Stored entries
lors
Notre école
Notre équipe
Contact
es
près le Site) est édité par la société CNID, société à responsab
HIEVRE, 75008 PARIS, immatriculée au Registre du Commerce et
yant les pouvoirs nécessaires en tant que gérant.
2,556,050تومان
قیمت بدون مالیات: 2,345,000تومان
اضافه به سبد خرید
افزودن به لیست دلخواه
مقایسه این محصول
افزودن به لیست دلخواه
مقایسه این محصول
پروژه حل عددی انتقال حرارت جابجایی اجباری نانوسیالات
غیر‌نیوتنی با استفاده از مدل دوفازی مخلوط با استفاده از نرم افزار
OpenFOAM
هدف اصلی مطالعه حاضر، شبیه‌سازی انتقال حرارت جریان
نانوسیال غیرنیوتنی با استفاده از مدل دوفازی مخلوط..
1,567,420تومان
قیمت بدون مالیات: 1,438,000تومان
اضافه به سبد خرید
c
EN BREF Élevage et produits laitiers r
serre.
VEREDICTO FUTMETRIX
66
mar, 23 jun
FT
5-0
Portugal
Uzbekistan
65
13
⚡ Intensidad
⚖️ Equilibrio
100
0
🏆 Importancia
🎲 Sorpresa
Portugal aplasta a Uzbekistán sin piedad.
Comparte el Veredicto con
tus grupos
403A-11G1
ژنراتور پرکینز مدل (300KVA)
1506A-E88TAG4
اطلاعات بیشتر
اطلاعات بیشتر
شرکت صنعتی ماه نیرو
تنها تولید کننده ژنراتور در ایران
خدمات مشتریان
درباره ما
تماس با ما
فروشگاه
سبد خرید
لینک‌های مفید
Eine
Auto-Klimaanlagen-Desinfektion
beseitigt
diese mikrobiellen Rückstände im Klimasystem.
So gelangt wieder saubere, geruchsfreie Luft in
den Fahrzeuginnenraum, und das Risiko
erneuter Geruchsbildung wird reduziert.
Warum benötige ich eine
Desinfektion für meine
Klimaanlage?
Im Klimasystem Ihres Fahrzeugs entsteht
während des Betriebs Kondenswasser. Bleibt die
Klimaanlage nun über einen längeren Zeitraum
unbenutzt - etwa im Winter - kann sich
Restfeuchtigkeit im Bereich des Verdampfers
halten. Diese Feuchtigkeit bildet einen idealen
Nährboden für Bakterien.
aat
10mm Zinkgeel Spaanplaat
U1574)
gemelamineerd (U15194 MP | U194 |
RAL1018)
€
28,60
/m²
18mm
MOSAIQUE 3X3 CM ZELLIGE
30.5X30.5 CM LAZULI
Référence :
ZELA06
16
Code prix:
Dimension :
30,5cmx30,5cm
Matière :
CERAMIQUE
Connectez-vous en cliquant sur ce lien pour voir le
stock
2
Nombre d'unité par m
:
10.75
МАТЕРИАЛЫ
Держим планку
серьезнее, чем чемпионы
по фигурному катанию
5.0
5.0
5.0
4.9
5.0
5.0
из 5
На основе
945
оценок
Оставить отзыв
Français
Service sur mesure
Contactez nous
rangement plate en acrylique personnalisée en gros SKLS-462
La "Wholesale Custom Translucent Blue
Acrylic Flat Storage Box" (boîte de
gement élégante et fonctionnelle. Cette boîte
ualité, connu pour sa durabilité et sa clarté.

--

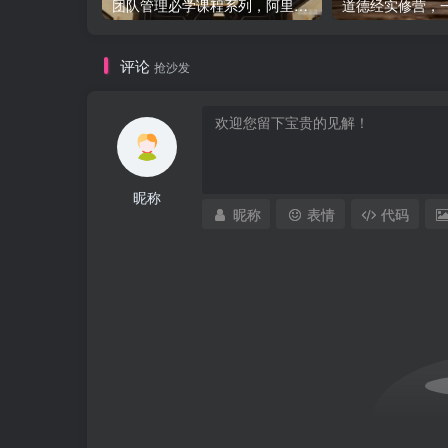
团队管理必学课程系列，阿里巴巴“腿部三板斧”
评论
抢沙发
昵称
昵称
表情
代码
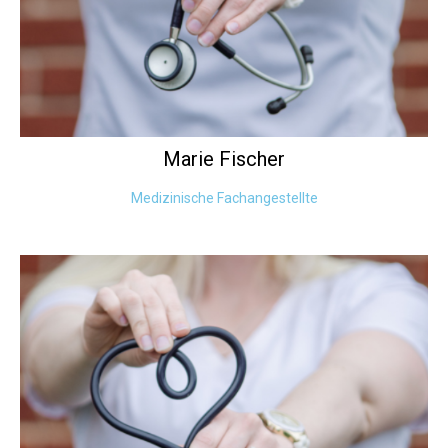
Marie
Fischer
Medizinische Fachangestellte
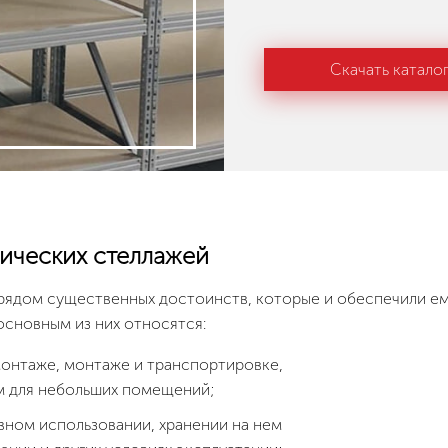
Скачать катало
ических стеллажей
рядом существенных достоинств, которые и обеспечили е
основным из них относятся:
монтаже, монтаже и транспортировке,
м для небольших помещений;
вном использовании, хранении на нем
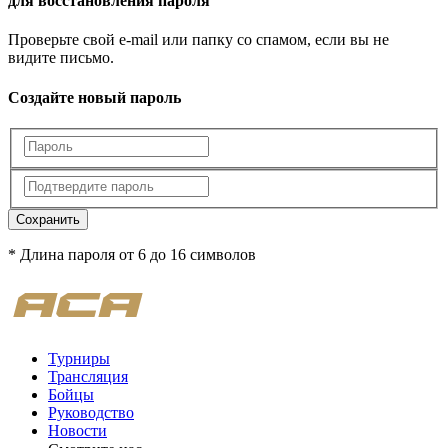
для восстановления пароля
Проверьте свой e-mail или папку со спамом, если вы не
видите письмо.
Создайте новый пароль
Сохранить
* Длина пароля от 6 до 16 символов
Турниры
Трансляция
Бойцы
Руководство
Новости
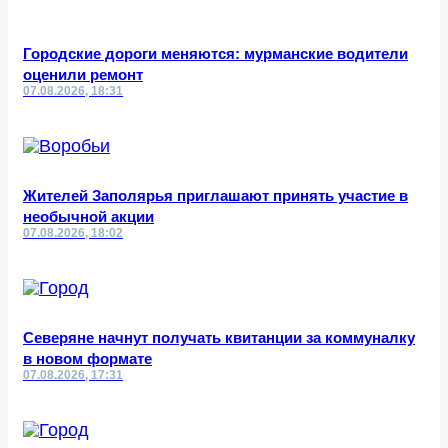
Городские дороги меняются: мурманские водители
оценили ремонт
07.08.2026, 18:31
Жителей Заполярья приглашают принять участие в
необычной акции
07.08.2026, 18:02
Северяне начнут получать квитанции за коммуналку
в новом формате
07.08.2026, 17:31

- _ABOUT THIS TASK_
The answer should consist of every line above in which "pour" appears.

- _YOUR RESPONSE_
Connectez-vous en cliquant sur ce lien pour voir le
ualité, connu pour sa durabilité et sa clarté.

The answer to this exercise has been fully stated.